Exercise:
Format every line of these records as a JSON list of strings, one string per line, with blank lines dropped.

(Dataset entries)

------------

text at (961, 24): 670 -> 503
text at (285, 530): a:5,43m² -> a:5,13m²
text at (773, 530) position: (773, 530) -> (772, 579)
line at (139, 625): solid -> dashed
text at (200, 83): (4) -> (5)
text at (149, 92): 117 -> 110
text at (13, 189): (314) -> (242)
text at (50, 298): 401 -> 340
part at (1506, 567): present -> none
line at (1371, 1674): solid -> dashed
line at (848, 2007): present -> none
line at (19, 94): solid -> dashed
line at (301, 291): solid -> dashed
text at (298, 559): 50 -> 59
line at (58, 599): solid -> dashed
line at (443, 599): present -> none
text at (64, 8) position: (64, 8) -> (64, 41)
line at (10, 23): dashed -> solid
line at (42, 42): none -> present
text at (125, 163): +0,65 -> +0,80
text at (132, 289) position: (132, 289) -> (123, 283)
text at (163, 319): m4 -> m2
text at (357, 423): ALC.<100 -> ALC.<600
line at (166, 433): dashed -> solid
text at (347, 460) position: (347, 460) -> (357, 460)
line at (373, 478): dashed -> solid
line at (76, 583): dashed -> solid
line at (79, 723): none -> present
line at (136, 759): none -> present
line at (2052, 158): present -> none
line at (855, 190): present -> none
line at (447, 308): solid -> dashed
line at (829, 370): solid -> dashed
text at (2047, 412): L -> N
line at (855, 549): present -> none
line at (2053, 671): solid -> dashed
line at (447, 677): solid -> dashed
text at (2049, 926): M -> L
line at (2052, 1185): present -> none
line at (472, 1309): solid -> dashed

------------

The reply:
[
  "text at (961, 24): 670 -> 503",
  "text at (285, 530): a:5,43m² -> a:5,13m²",
  "text at (773, 530) position: (773, 530) -> (772, 579)",
  "line at (139, 625): solid -> dashed",
  "text at (200, 83): (4) -> (5)",
  "text at (149, 92): 117 -> 110",
  "text at (13, 189): (314) -> (242)",
  "text at (50, 298): 401 -> 340",
  "part at (1506, 567): present -> none",
  "line at (1371, 1674): solid -> dashed",
  "line at (848, 2007): present -> none",
  "line at (19, 94): solid -> dashed",
  "line at (301, 291): solid -> dashed",
  "text at (298, 559): 50 -> 59",
  "line at (58, 599): solid -> dashed",
  "line at (443, 599): present -> none",
  "text at (64, 8) position: (64, 8) -> (64, 41)",
  "line at (10, 23): dashed -> solid",
  "line at (42, 42): none -> present",
  "text at (125, 163): +0,65 -> +0,80",
  "text at (132, 289) position: (132, 289) -> (123, 283)",
  "text at (163, 319): m4 -> m2",
  "text at (357, 423): ALC.<100 -> ALC.<600",
  "line at (166, 433): dashed -> solid",
  "text at (347, 460) position: (347, 460) -> (357, 460)",
  "line at (373, 478): dashed -> solid",
  "line at (76, 583): dashed -> solid",
  "line at (79, 723): none -> present",
  "line at (136, 759): none -> present",
  "line at (2052, 158): present -> none",
  "line at (855, 190): present -> none",
  "line at (447, 308): solid -> dashed",
  "line at (829, 370): solid -> dashed",
  "text at (2047, 412): L -> N",
  "line at (855, 549): present -> none",
  "line at (2053, 671): solid -> dashed",
  "line at (447, 677): solid -> dashed",
  "text at (2049, 926): M -> L",
  "line at (2052, 1185): present -> none",
  "line at (472, 1309): solid -> dashed"
]